For whatever reason, friendships end. It’s over and you learn to move on. But what do you do when someone decides she wants to come back into your life? More importantly, what if you don’t want her back?
We have a very long way to go to rid the stigmas associated with abuse, but same-sex friendships tend to get away with a level of toxicity we condemn in heterosexual relationships. Some of my favorite movies are about the good, bad, and ugly of female friendships: Heathers, Clueless, The Craft, Mad Max: Fury Road, Mean Girls, and Penelope, to name a few. These bonds we make are supposed to be sources of mutual respect, understanding, support, empathy, growth, care, love…
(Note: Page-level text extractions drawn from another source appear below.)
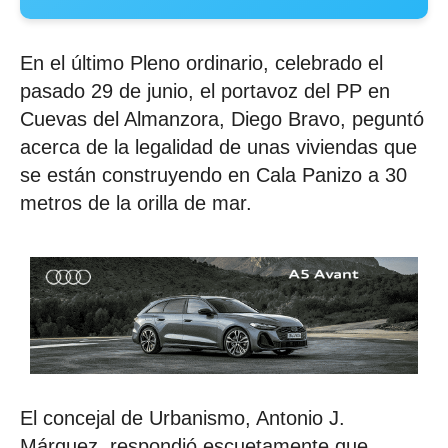
En el último Pleno ordinario, celebrado el
pasado 29 de junio, el portavoz del PP en
Cuevas del Almanzora, Diego Bravo, peguntó
acerca de la legalidad de unas viviendas que
se están construyendo en Cala Panizo a 30
metros de la orilla de mar.
El concejal de Urbanismo, Antonio J.
Márquez, respondió escuetamente que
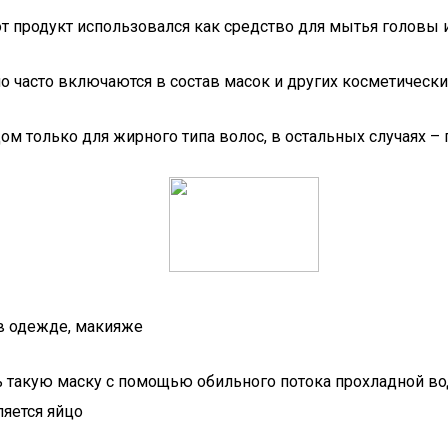
т продукт использовался как средство для мытья головы и
о часто включаются в состав масок и других косметическ
 только для жирного типа волос, в остальных случаях – 
 в одежде, макияже
ь такую маску с помощью обильного потока прохладной во
яется яйцо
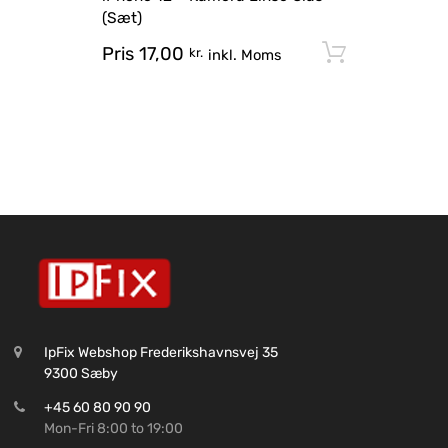
(Sæt)
Pris
17,00
Tilføj til
kr.
inkl. Moms
IpFix Webshop Frederikshavnsvej 35
9300 Sæby
+45 60 80 90 90
Mon-Fri 8:00 to 19:00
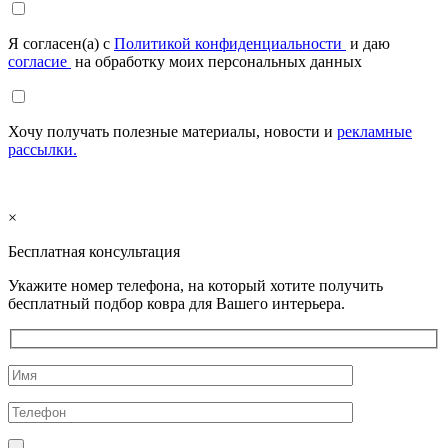
Я согласен(а) с
Политикой конфиденциальности
и даю
согласие
на обработку моих персональных данных
Хочу получать полезные материалы, новости и
рекламные
рассылки.
×
Бесплатная консультация
Укажите номер телефона, на который хотите получить
бесплатный подбор ковра для Вашего интерьера.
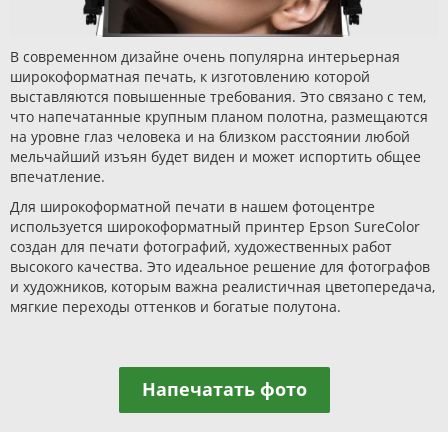
В современном дизайне очень популярна интерьерная
широкоформатная печать, к изготовлению которой
выставляются повышенные требования. Это связано с тем,
что напечатанные крупным планом полотна, размещаются
на уровне глаз человека и на близком расстоянии любой
мельчайший изъян будет виден и может испортить общее
впечатление.
Для широкоформатной печати в нашем фотоцентре
используется широкоформатный принтер Epson SureColor
создан для печати фотографий, художественных работ
высокого качества. Это идеальное решение для фотографов
и художников, которым важна реалистичная цветопередача,
мягкие переходы оттенков и богатые полутона.
Напечатать фото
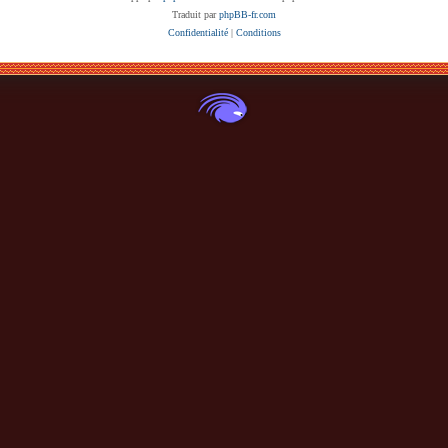
Traduit par
phpBB-fr.com
Confidentialité
|
Conditions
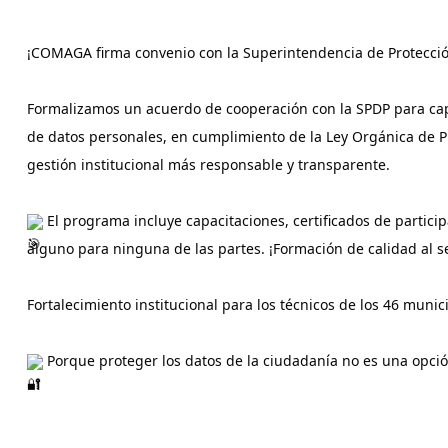
¡COMAGA firma convenio con la Superintendencia de Protecció
Formalizamos un acuerdo de cooperación con la SPDP para capa
de datos personales, en cumplimiento de la Ley Orgánica de P
gestión institucional más responsable y transparente.
 El programa incluye capacitaciones, certificados de particip
alguno para ninguna de las partes. ¡Formación de calidad al ser
Fortalecimiento institucional para los técnicos de los 46 mun
 Porque proteger los datos de la ciudadanía no es una opci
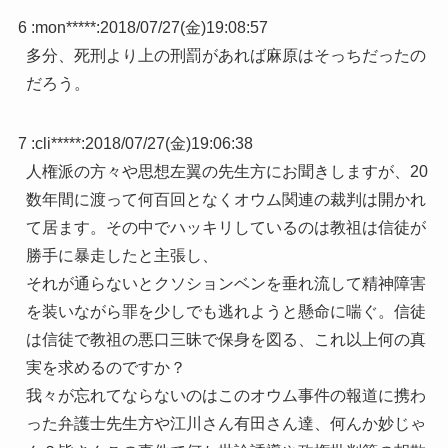
6 :
mon*****
:
2018/07/27(金)19:08:57
多分、死刑より上の刑罰があれば麻原はそっちだったの
だろう。
7 :
cli*****
:
2018/07/27(金)19:06:38
人権派の方々や思想左翼の先生方にお聞きしますが、20
数年間に渡って何百回となくオウム関連の裁判は開かれ
て居ます。その中でハッキリしているのは教祖は信徒が
勝手に暴走したと主張し、
それが通らないとクソションベンを垂れ流して精神障害
を装いながら罪を少しでも逃れようと懸命に喘ぐ。信徒
は信徒で教祖の悪口三昧で保身を図る、これ以上何の真
実を求めるのですか？
我々が忘れてならないのはこのオウム事件の報道に携わ
った弁護士先生方や江川さん有田さん達、何んか妙じゃ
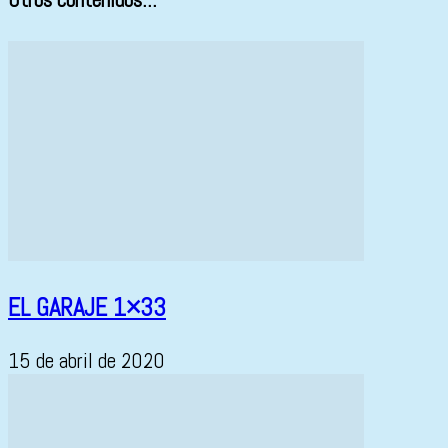
EL GARAJE 1×33
15 de abril de 2020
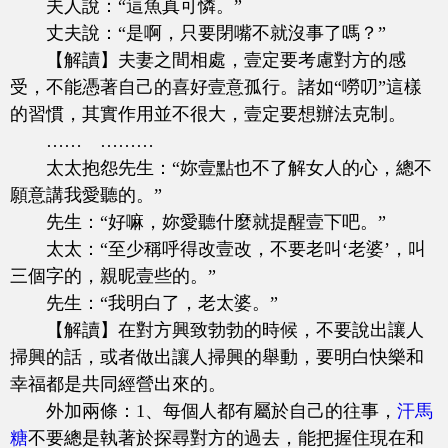
夫人說：“這魚真可憐。”
丈夫說：“是啊，只要閉嘴不就沒事了嗎？”
【解讀】夫妻之間相處，壹定要考慮對方的感
受，不能憑著自己的喜好壹意孤行。諸如“嘮叨”這樣
的習慣，其實作用並不很大，壹定要想辦法克制。
…… ………
太太抱怨先生：“妳壹點也不了解女人的心，總不
願意講我愛聽的。”
先生：“好嘛，妳愛聽什麼就提醒壹下吧。”
太太：“至少稱呼得改壹改，不要老叫‘老婆’，叫
三個字的，親昵壹些的。”
先生：“我明白了，老太婆。”
【解讀】在對方興致勃勃的時候，不要說出讓人
掃興的話，或者做出讓人掃興的舉動，要明白快樂和
幸福都是共同經營出來的。
外加兩條：1、每個人都有屬於自己的往事，
汗馬
糖
不要總是執著於探尋對方的過去，能把握住現在和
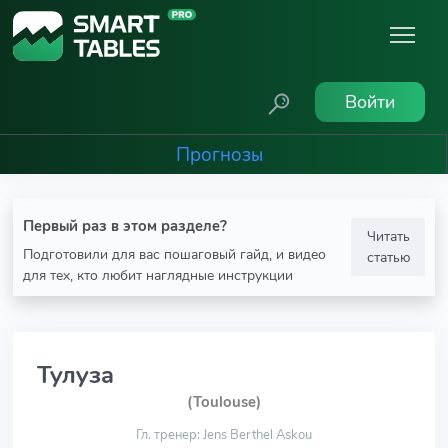
Войти
Прогнозы
Первый раз в этом разделе?
Читать
Подготовили для вас пошаговый гайд, и видео
статью
для тех, кто любит наглядные инструкции
Тулуза
(Toulouse)
Гл. тренер: Jens Berthel Askou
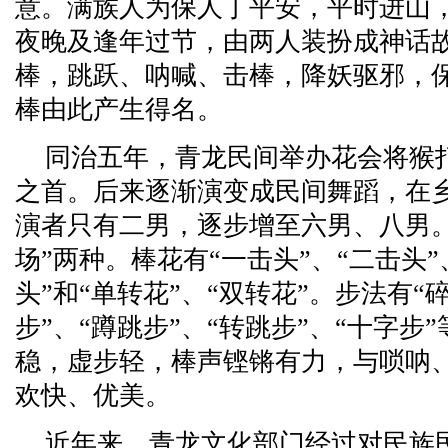
意。满族人为保人丁平安，平时进山
夜晚及逢年过节，由两人装扮成神话故
棒，跳跃、呐喊、击棒，降妖驱邪，
棒由此产生得名。
同治五年，青龙民间举办花会将猴
之首。后来逐渐演变成民间舞蹈，在
演者只有二男，逐步增至六男、八男。
场”两种。棒花有“一击头”、“二击头”
头”和“单转花”、“双转花”。步法有“碎
步”、“蹲跳步”、“转跳步”、“十字
稳，虚步轻，棒声铿锵有力，与唢呐
欢快、优美。
近年来，青龙文化部门经过对民族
A nine-year-old girl should not have the arm of slender, bespectacled Victoria blocking her way out of the bathroom, simply because Michelle isn’t liked by the other girls and Selah should rethink their friendship. She shouldn’t feel guilty for getting along with Laurel just because Cheyenne and Amy don’t like her. There is a thing that roots itself in a girl who spends Friday night at Melissa’s house and then has to walk to the other end of the neighborhood alone to spend Saturday night with Catherine. It climbs up her bones, worms into muscles, and stifles her.
That thing is the need to validate others – often at one’s own expense.
I’ve felt co-dependencies with friends that rival my bad relationships with exes – the only difference being the lack of physical intimacy. I’ve had those who put their own mental well-being over mine because that’s how important being friends was to them. I was their source of self-worth, their fountain of eternal validation. At thirteen years old, a group of female classmates shunned me for months, and I cried and begged my mom to let me switch schools until she finally gave in. I’ve stuck around some because, “Well, we’ve been friends this long” and, “She’s not hitting me or calling me mean names, so I don’t have a real reason to leave.”
For years, I tried so hard to be the perfect best friend. Always available day and night, always ready with sage advice. If I was great at anything – and I wasn’t good at much – it was being a good friend. I was your Polly Pocket-sized personal cheerleader with a waterproof shoulder for tears. My energies were constantly being expended, but there was no reciprocity. We weren’t taking turns in our pleated skirts and ponytails. I wasn’t the baton, just the crutch.
And I got really tired of carrying my pom-poms.
I’ll admit, a huge wave of relief washed over me when I removed that old friend from my Facebook. Her reaction was triggering, reminding me of the way my parents used to interact. But it was also a moment for me to remember that any relationship should be a two-way street, but that they’re also similar to plants. My relationship with my best friend is like verbena, which needs to be tended to and often. Much like my friends I’ve known since sixth grade, cacti do well left alone, and sometimes they even sprout flowers. But, the 16-year-old girl who taught me karate and turned into a 30-year-old wife with two kids, is an evergreen.